- **Document segment**:

>> BEGIN

Feudin' Fools is a 1952 comedy film starring The Bowery Boys. The film was released on September 21, 1952 by Monogram Pictures and is the twenty-seventh film in the series.

Plot
Sach inherits a farm and the boys travel to it.  They discover that their neighbors are the Smiths, who have feuded with the Joneses, of which Sach is one.  They keep Sach's identity secret, and become friends with them.  A gang of bank robbers arrive and hide out in the boys house.  The Smiths arrive and, thinking the robbers names are Jones, begin shooting at them.  The law arrives and takes the criminals away, but Slip accidentally says he is "Mr. Jones" and the Smiths begin shooting at him!

Cast

The Bowery Boys
Leo Gorcey as Terrance Aloysius 'Slip' Mahoney
Huntz Hall as Horace Debussy 'Sach' Jones
David Gorcey as Chuck (Credited as David Condon)

>> END

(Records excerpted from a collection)

>> BEGIN

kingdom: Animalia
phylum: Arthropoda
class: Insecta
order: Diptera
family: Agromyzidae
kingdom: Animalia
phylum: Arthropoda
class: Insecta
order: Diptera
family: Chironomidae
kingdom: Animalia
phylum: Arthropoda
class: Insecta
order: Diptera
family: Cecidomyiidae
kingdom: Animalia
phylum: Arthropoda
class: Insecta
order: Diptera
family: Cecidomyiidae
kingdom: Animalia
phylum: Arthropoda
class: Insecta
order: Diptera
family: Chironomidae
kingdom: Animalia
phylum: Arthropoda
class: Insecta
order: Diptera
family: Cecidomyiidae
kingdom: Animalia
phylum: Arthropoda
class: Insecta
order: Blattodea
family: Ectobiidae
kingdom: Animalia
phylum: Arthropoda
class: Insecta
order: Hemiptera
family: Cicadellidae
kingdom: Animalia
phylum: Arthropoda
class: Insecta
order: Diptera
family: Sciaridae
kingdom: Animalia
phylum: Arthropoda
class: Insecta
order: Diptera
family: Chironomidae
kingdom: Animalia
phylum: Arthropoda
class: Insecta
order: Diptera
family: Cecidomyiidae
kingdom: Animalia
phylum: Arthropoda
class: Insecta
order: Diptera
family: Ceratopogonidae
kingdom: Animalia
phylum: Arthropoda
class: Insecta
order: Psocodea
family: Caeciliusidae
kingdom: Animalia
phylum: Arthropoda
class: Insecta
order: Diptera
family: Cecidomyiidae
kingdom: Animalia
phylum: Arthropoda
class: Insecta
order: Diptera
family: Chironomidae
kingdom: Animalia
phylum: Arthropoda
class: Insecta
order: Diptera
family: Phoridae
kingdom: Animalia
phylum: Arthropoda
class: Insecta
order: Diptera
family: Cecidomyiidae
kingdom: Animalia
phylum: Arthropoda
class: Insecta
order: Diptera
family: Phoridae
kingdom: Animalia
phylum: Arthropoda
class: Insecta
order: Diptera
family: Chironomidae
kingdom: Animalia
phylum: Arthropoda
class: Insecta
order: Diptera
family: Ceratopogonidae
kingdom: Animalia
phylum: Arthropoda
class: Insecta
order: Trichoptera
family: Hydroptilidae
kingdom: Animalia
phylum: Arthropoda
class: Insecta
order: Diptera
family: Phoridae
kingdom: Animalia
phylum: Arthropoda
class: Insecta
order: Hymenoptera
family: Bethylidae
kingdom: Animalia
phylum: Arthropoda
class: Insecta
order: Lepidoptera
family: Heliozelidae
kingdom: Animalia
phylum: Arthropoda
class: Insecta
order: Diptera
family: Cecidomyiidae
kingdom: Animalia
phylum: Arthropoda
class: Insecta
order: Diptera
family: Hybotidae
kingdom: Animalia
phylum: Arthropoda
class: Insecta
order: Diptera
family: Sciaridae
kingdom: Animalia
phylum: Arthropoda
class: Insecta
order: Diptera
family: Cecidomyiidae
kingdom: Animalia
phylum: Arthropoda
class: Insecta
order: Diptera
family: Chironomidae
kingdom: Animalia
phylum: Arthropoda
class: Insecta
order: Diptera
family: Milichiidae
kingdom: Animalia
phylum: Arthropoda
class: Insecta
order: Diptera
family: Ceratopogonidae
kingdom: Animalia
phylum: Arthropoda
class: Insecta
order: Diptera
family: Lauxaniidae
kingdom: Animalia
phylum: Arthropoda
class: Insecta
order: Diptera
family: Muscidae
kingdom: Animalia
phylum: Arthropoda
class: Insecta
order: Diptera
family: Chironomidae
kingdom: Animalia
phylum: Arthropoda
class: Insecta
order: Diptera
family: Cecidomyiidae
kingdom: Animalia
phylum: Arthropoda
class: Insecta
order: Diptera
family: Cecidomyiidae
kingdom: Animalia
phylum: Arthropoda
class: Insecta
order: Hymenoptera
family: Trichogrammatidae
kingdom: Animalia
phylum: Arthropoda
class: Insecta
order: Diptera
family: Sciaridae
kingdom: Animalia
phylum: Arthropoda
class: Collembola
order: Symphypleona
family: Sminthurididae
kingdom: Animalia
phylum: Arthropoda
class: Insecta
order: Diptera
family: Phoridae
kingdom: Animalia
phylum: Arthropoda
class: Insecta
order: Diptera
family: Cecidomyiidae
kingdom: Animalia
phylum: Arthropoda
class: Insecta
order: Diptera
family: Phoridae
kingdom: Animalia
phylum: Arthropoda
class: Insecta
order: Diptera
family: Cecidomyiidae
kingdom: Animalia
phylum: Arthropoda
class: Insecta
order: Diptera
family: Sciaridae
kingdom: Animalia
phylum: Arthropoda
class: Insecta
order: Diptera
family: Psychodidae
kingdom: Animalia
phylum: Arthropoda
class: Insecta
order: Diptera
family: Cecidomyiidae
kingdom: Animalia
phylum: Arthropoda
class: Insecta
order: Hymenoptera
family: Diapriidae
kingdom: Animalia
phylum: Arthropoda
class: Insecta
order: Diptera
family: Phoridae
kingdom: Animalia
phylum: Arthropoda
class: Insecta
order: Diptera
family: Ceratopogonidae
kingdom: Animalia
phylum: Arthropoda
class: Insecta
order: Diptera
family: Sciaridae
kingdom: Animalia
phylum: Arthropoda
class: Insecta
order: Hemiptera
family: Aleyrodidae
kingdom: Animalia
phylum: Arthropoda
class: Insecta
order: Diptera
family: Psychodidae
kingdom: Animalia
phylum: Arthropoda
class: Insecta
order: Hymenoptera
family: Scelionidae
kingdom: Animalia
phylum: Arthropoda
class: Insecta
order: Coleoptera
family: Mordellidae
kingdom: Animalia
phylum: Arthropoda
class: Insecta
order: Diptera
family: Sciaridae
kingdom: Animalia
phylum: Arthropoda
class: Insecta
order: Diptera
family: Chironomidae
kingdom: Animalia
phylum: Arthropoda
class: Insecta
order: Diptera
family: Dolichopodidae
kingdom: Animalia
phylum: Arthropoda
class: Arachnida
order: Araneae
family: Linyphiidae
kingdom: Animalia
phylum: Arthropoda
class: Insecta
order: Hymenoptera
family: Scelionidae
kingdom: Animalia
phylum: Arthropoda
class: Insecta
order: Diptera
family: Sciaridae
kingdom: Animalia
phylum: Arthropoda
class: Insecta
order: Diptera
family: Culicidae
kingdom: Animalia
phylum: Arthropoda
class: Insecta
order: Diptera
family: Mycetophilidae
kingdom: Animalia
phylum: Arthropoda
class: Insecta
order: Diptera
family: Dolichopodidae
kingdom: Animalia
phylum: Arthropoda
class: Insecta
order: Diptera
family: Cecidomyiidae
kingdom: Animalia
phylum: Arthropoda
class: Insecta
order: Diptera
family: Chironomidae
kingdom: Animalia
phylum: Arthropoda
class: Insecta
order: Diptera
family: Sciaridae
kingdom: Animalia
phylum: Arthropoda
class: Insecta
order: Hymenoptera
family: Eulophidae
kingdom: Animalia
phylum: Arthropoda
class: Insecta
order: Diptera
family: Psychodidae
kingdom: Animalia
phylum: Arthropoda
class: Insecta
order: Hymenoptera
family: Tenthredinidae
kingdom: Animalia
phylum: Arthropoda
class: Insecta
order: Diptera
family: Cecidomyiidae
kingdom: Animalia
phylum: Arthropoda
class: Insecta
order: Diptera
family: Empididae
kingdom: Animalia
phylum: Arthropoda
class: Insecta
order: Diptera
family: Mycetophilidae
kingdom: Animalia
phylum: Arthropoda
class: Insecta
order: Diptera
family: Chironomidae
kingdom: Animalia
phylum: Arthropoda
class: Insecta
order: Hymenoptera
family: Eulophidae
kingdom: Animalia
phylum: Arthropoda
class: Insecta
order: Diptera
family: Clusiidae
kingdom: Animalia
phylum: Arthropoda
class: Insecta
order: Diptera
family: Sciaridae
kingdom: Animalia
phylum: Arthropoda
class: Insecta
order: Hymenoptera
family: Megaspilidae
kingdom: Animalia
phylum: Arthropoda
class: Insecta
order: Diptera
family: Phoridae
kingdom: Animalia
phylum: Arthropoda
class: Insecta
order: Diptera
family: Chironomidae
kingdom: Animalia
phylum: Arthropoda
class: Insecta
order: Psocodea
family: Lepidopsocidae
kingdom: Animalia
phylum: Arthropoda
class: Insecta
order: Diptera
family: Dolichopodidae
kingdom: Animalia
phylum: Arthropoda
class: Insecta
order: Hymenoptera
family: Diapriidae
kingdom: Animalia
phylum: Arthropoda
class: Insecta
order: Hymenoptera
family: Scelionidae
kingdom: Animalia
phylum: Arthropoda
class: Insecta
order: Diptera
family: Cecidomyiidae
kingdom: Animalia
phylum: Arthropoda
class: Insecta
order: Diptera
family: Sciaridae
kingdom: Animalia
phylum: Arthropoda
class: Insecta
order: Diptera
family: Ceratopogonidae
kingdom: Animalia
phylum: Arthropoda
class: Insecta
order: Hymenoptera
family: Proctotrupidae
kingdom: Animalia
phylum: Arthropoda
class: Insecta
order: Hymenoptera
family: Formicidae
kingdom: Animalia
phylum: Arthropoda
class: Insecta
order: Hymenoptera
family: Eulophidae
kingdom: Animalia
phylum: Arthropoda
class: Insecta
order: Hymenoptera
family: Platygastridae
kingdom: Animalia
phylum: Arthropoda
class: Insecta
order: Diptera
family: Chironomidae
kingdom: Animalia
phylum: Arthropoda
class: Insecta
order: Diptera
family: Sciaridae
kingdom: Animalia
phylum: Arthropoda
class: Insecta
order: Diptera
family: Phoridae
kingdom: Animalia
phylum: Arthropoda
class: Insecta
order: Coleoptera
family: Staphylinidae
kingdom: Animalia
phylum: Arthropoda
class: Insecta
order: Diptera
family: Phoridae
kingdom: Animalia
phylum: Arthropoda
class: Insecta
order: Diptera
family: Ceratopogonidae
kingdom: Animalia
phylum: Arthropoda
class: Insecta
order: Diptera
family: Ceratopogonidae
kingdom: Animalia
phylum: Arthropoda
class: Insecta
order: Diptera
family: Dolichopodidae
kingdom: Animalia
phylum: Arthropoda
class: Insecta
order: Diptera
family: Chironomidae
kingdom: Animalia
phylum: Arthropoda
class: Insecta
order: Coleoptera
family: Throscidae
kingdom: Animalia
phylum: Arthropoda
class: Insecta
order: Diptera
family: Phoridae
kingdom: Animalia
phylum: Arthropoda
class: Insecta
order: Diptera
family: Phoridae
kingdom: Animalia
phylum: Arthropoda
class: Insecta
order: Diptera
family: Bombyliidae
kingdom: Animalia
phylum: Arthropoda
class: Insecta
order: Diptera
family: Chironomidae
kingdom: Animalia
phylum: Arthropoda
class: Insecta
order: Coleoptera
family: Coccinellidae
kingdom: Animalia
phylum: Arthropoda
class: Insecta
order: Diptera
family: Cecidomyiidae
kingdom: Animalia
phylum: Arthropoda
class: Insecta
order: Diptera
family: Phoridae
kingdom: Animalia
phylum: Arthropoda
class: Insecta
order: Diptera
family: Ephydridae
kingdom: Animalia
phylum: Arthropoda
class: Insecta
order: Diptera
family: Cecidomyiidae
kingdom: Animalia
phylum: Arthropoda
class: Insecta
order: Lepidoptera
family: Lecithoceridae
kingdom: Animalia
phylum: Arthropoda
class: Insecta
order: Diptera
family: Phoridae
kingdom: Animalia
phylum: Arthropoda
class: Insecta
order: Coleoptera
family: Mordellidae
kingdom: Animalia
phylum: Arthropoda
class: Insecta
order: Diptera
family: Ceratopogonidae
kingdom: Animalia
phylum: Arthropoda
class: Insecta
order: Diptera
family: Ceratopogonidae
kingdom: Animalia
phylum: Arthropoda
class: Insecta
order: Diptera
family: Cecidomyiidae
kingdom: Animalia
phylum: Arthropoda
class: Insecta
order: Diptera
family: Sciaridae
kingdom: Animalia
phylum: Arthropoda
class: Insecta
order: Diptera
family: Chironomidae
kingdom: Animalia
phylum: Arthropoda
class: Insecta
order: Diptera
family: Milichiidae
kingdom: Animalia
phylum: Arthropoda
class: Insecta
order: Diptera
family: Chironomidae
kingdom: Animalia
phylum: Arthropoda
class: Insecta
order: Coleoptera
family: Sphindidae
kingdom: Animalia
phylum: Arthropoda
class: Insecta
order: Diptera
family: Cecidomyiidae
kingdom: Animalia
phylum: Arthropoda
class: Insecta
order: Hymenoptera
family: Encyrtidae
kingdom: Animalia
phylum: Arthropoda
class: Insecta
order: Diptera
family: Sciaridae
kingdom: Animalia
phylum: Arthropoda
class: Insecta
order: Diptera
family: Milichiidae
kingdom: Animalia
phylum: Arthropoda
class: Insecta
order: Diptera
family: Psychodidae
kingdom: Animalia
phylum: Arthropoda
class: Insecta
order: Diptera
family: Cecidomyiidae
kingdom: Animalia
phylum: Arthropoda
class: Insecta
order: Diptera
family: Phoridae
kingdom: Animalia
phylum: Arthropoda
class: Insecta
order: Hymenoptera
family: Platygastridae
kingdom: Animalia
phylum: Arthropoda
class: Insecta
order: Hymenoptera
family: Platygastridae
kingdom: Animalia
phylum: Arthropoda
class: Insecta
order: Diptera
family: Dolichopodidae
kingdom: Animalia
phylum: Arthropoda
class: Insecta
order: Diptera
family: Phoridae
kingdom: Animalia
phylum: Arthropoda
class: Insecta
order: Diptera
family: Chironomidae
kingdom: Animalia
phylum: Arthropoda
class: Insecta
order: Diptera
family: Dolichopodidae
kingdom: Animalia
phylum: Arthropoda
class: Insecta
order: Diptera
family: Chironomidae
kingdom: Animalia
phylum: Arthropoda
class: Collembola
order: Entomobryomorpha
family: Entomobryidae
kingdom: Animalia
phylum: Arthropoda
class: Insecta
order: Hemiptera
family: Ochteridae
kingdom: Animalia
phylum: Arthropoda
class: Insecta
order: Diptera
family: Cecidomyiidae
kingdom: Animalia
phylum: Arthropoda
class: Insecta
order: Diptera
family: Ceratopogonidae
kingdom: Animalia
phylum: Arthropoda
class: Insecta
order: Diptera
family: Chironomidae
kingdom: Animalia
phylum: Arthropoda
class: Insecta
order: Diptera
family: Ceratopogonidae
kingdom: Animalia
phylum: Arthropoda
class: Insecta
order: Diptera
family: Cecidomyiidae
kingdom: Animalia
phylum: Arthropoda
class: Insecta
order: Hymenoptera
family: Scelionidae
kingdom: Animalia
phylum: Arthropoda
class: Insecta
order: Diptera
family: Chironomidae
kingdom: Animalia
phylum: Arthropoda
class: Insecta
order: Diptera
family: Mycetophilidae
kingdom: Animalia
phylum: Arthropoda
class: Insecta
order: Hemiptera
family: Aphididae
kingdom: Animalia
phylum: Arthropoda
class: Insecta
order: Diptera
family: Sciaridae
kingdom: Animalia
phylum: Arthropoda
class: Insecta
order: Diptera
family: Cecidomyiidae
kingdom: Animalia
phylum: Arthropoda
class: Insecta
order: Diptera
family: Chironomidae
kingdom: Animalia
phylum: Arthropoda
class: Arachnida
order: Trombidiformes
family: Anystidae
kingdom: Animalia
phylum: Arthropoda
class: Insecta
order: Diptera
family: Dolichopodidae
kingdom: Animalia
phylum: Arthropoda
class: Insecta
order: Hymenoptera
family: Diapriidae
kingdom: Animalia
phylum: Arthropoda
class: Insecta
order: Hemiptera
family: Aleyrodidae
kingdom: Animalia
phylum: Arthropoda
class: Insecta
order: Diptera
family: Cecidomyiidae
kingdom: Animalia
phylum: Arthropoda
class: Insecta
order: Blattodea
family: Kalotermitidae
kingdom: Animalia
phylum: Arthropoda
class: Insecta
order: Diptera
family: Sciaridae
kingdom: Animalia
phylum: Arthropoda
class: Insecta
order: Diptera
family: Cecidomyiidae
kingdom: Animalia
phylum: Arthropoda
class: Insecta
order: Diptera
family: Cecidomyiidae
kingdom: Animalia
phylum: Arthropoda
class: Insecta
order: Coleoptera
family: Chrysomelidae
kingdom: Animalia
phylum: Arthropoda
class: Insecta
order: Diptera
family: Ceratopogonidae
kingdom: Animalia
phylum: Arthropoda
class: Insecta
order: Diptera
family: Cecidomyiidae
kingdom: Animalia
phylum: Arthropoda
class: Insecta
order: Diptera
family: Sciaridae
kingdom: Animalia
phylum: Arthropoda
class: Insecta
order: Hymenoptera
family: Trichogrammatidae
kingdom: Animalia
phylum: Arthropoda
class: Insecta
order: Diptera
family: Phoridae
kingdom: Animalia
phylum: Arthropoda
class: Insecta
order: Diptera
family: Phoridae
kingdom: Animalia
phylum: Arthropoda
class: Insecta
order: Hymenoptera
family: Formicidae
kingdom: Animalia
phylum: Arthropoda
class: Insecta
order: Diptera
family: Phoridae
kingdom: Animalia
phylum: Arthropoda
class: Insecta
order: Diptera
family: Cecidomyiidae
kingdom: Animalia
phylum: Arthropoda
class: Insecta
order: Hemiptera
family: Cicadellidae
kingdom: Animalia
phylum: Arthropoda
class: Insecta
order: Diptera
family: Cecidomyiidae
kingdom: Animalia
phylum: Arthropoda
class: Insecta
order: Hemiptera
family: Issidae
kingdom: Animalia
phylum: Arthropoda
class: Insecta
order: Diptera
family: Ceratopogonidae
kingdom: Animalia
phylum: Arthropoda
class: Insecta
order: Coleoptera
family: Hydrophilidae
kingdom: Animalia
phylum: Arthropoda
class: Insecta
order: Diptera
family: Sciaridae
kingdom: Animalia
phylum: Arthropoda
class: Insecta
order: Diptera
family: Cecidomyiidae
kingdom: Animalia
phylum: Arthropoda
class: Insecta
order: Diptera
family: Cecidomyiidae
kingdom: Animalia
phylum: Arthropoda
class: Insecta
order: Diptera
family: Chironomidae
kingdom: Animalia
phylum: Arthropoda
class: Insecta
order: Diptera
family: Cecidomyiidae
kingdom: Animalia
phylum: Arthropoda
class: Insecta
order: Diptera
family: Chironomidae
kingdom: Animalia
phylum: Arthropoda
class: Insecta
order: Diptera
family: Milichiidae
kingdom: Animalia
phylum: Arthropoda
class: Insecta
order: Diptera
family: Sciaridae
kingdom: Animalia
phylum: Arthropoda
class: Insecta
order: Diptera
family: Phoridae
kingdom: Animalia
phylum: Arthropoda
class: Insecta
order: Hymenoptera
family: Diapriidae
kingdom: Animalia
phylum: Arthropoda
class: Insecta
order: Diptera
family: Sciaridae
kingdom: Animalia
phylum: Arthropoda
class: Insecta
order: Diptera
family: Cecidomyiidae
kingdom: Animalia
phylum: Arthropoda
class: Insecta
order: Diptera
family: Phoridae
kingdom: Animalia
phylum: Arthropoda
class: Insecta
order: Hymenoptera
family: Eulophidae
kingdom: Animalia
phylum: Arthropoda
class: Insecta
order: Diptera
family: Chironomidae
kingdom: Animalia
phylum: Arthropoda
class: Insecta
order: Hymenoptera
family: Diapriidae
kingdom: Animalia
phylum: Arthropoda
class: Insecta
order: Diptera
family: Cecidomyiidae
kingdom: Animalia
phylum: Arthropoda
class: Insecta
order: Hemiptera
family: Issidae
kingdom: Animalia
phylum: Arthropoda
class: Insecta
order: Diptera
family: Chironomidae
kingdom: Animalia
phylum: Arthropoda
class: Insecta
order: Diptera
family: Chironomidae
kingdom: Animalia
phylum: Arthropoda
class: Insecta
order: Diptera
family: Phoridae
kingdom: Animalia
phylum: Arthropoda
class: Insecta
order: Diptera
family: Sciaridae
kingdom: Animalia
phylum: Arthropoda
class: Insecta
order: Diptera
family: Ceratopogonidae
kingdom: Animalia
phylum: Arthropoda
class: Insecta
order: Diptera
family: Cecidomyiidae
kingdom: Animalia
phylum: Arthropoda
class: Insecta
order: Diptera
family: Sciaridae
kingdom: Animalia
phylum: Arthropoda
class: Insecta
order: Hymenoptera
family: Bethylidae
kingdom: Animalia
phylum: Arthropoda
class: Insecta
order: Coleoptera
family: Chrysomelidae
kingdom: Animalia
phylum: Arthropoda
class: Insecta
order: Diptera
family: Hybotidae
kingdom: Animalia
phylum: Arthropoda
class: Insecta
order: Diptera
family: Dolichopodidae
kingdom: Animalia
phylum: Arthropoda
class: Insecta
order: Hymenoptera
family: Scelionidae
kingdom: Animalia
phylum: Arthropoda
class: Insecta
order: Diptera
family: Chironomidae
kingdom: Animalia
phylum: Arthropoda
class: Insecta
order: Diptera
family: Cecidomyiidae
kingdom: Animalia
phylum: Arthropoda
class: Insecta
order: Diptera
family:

>> END

- **Jobs**:
1) Answer these questions using the article on Feudin' Fools.
(a) Which studio released the film, and on what date?
(b) Who hides out in the boys' house?
(c) Under what name is David Gorcey credited?
2) Repeat the passage of the Feudin' Fools article from "Feudin' Fools is" to "as David Condon)", including both of those phrases.

- **Outputs**:
1)
(a) Monogram Pictures released it on September 21, 1952.
(b) A gang of bank robbers hides out there.
(c) He is credited as David Condon.

2)
Feudin' Fools is a 1952 comedy film starring The Bowery Boys. The film was released on September 21, 1952 by Monogram Pictures and is the twenty-seventh film in the series.

Plot
Sach inherits a farm and the boys travel to it.  They discover that their neighbors are the Smiths, who have feuded with the Joneses, of which Sach is one.  They keep Sach's identity secret, and become friends with them.  A gang of bank robbers arrive and hide out in the boys house.  The Smiths arrive and, thinking the robbers names are Jones, begin shooting at them.  The law arrives and takes the criminals away, but Slip accidentally says he is "Mr. Jones" and the Smiths begin shooting at him!

Cast

The Bowery Boys
Leo Gorcey as Terrance Aloysius 'Slip' Mahoney
Huntz Hall as Horace Debussy 'Sach' Jones
David Gorcey as Chuck (Credited as David Condon)